Tahun berat bagi Japfa Comfeed



KONTAN.CO.ID - JAKARTA. PT Japfa Comfeed Indonesia Tbk mengaku telah mencapai target pertumbuhan pendapatan tahun 2017 sebesar 10%. Walau target tercapai, Japfa mengakui tahun 2017 bukan tahun yang mudah bagi industri pakan ternak dan perunggasan dalam negeri.

Hal itu terjadi karena adanya larangan impor jagung yang menjadi bahan baku pakan ternak. “Target bisnis dari sisi pertumbuhan, Japfa sudah memenuhi target sepanjang tahun ini,” ujar Direktur Corporate Affairs Japfa Rachmat Indrajaya kepada Kontan.co.id, Senin (1/1).

Sekadar informasi, pada awal 2017, emiten dengan kode saham JPFA ini menargetkan pendapatan perusahaan tumbuh 10% dari total pendapatan tahun 2016 sebesar Rp 27,06 triliun. Itu berarti target pendapatan Japfa tahun lalu sebesar Rp 29,8 triliun. Pada tahun 2016, sektor perunggasan menyumbang sekitar 86% dari total pendapatan perusahaan.


Tanpa mengatakan pendapatan total 2017, pada kuartal III-2017, Japfa telah memperlihatkan kenaikan pendapatan dibandingkan tahun 2016. Laporan keuangan perusahaan menunjukkan, penjualan Japfa periode Januari- September 2017 sebesar Rp 21,69 triliun. 

Angka ini naik dibandingkan periode yang sama pada tahun sebelumnya.
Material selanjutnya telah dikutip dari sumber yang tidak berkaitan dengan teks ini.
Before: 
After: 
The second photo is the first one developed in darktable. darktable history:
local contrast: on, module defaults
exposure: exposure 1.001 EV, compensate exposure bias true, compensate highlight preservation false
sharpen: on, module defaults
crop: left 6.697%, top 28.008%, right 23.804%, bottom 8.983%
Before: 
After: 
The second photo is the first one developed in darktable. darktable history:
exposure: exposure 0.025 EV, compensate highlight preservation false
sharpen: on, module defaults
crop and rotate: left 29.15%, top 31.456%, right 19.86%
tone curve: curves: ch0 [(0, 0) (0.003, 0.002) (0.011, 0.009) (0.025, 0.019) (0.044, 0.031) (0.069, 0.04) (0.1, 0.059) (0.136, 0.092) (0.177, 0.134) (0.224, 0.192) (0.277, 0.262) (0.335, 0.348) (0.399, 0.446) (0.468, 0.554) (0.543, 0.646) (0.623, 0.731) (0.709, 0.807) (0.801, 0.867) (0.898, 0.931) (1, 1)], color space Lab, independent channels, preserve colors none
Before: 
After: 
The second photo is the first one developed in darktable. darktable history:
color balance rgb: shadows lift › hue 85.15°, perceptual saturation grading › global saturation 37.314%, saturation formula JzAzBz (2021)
Periode sembilan bulan tahun 2016, JPFA mencatatkan pendapatan sebesar Rp 20,6 triliun.

Walau pendapatan naik, laba Japfa turun akibat beban penjualan yang bertambah. Beban penjualan perusahaan ini pada periode Januari hingga Oktober 2017 sebesar Rp 17,86 triliun, naik dibandingkan periode sama tahun 2016 yang sebesar Rp 16,2 triliun.

Rachmat bilang, kondisi sektor bisnis perunggasan tahun 2017 memang tak berbeda jauh dari tahun-tahun sebelumnya, yakni masih mengalami pasang surut. Bahkan tahun 2017 dianggap menjadi tahun cobaan berat bagi industri perunggasan seperti Japfa. Sebab di 2017 untuk pertama kalinya larangan impor jagung diberlakukan. 

Hal itu menyulitkan perusahaan memperoleh bahan baku pakan ternak. "Harga pakan ternak tahun 2017 cukup tinggi, larangan impor jagung membuat harga jagung melonjak," ujarnya.

Kenaikan harga pakan ternak membuat beban produksi perusahaan naik, sebab kontribusi pakan ternak dalam produksi peternakan unggas mencapai 70%. 

Tantangan berat

Untuk tetap tumbuh, maka pada tahun 2018, Japfa akan terus berusaha mengembangkan bisnis perunggasan terutama produk akhir. Contohnya produk ayam potong siap masak serta produk siap saji.

Strategi itu dilakukan karena pada 2018, bakal banyak tantangan yang dihadapi oleh Japfa dan industri unggas lainnya. Selain larangan impor jagung sehingga harga jagung bakal tetap tinggi, ancaman lainnya adalah potensi masuknya unggas impor. 

Hal ini akibat keputusan Organisasi Perdagangan Dunia WTO yang memenangkan Brasil atas pembatasan impor daging ayam Indonesia. “Kami berharap pemerintah dan Majelis Ulama Indonesia (MUI), dapat menjadi benteng bagi perkembangan perunggasan Tanah Air,” terang Rachmat. Pemerintah dan MUI bisa menjadi tameng karena sertifikasi halal masih menjadi syarat yang perlu dipenuhi importir unggas. 

Proyeksi makin beratnya industri perunggasan juga diungkapkan Ketua Gabungan Perusahaan Pembibitan Unggas Anton Supit. Selain harga pakan yang mahal, putusan WTO berpeluang menyebabkan pasar dalam negeri kebanjiran daging unggas impor. "Potensi masuknya daging ayam dari luar Indonesia semakin besar," ujarnya. Menurutnya mahalnya bahan baku membuat daya saing produk unggas RI kalah.